▶ [Exercise objective] From the listing below, how many lines hold the word "CIRCLE"? Write only the number.

▶ [Data block]
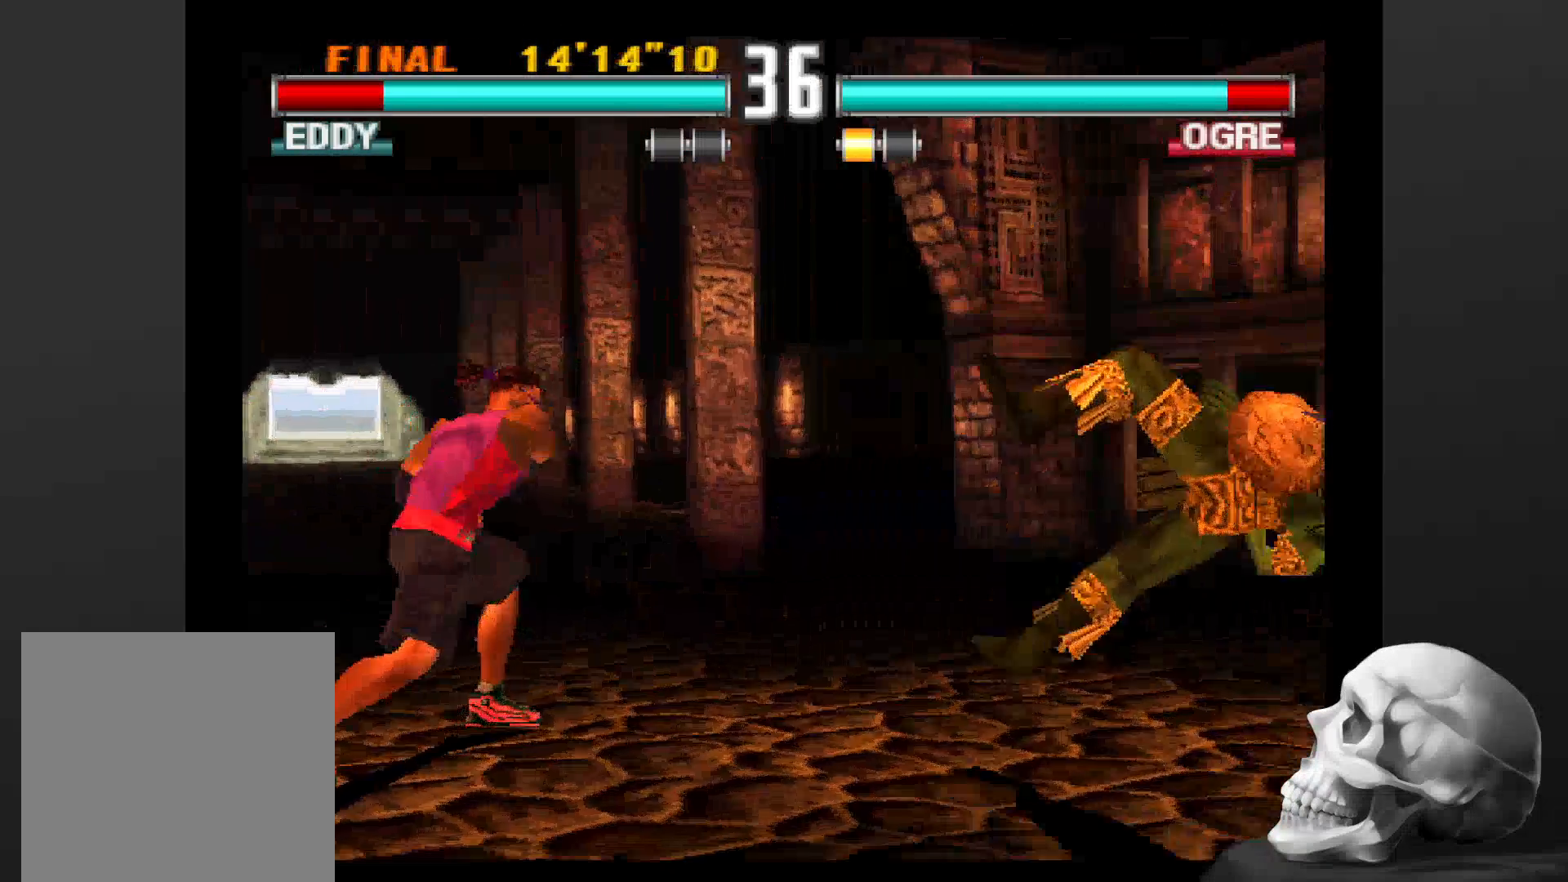
{"dt_ms": 500, "buttons": [], "left_stick": "center", "right_stick": "center", "events": []}
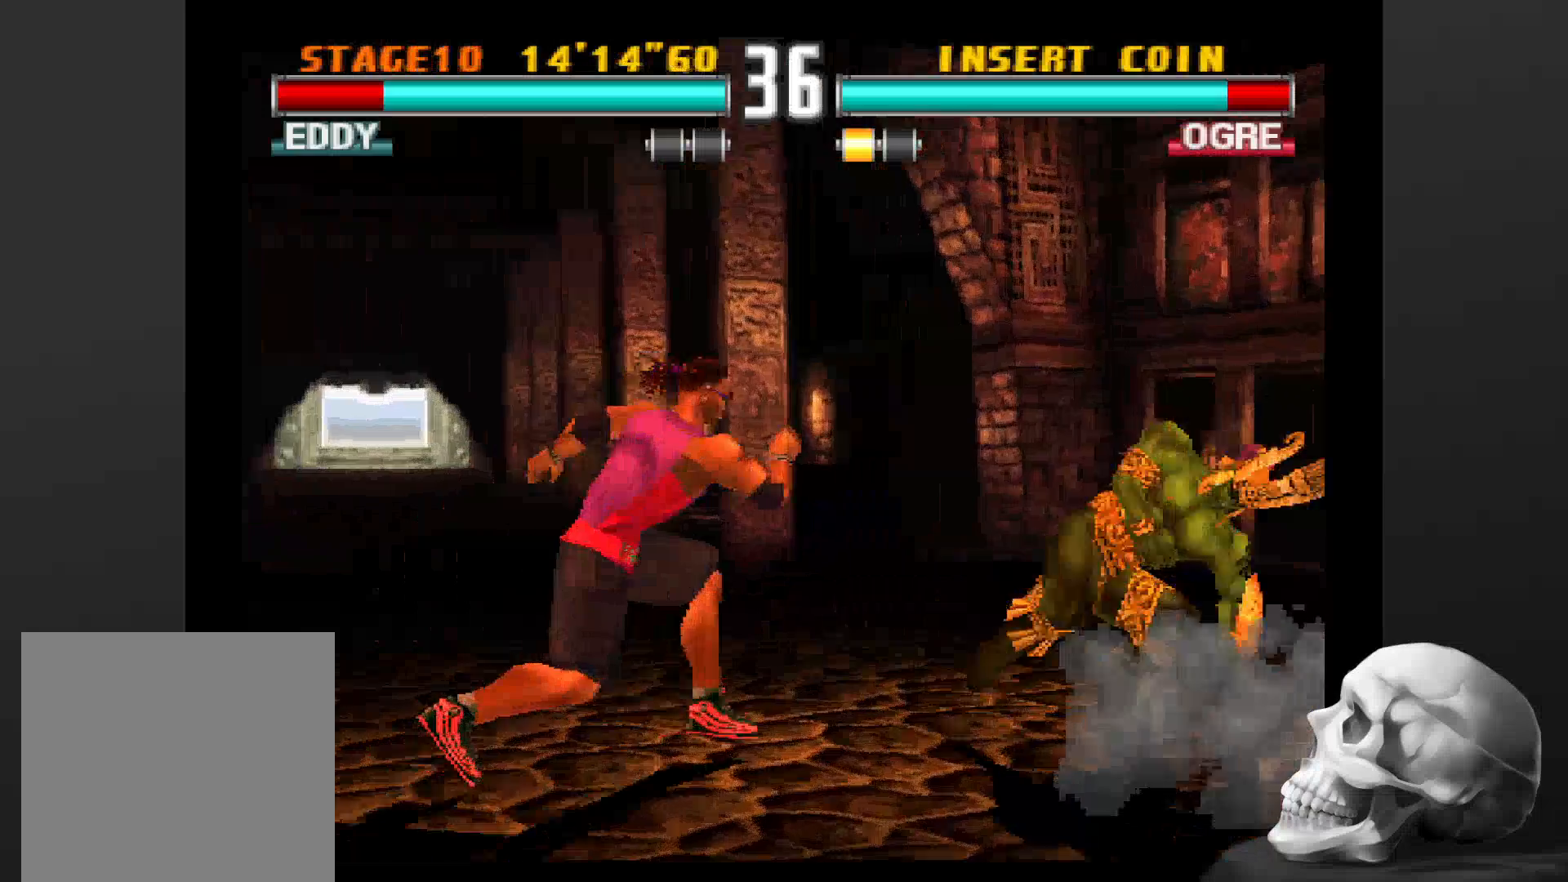
{"dt_ms": 500, "buttons": [], "left_stick": "center", "right_stick": "center", "events": [[100, "CIRCLE", "down"], [266, "CIRCLE", "up"], [333, "CIRCLE", "down"], [500, "CIRCLE", "up"]]}
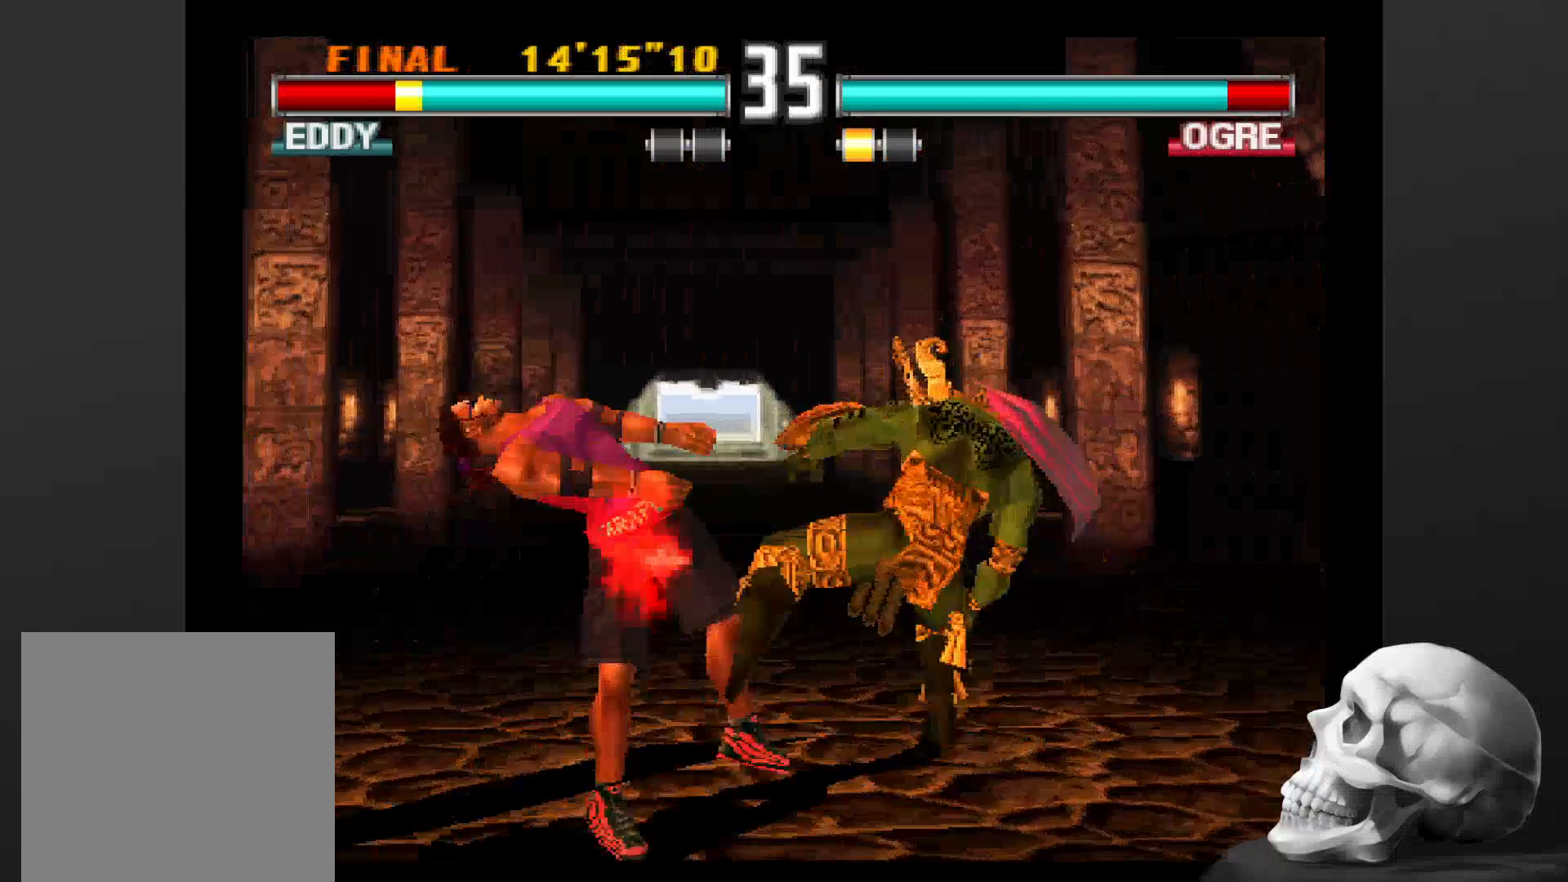
{"dt_ms": 500, "buttons": [], "left_stick": "center", "right_stick": "center", "events": [[133, "CIRCLE", "down"], [300, "CIRCLE", "up"]]}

▶ [Solution to this exercise] 2